Document section:
Small office embraces music, books, boats, trails and more

The little sign in the window at 158 West Pioneer Ave., Suite F, advertises “socks, books, music.” That diverse offering sums up what you can expect when you step inside Lindianne’s Music Garden. 

There is, indeed, music, with Lindianne Sarno offering instruction in fiddle, guitar, piano, mandolin, classical composition, popular songwriting and music theory. On a recent rainy Saturday afternoon, with the moving-in process still underway, Sarno took out her guitar and began playing as she talked, filling the room with a warmly inviting come-on-in atmosphere. 

In addition to Sarno’s teaching, Marjo Cardon offers bass guitar and Winto offers lessons on woodwinds.

Sarno’s students reflect the Music Garden’s diversity. Since arriving in Homer from Tucson, Ariz., in 2010, Sarno’s roster has grown to 20 students. They come with all interests, abilities and ages, with the oldest somewhere in the 70s and the youngest a 6-year-old.

The request:
According to the piece on Lindianne's Music Garden, how many students are on Sarno's roster, and what is the youngest student's age?

Data provided:
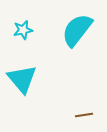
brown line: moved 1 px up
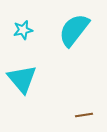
cyan semicircle: moved 3 px left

Solution below:
Sarno's roster has 20 students, and the youngest is 6 years old.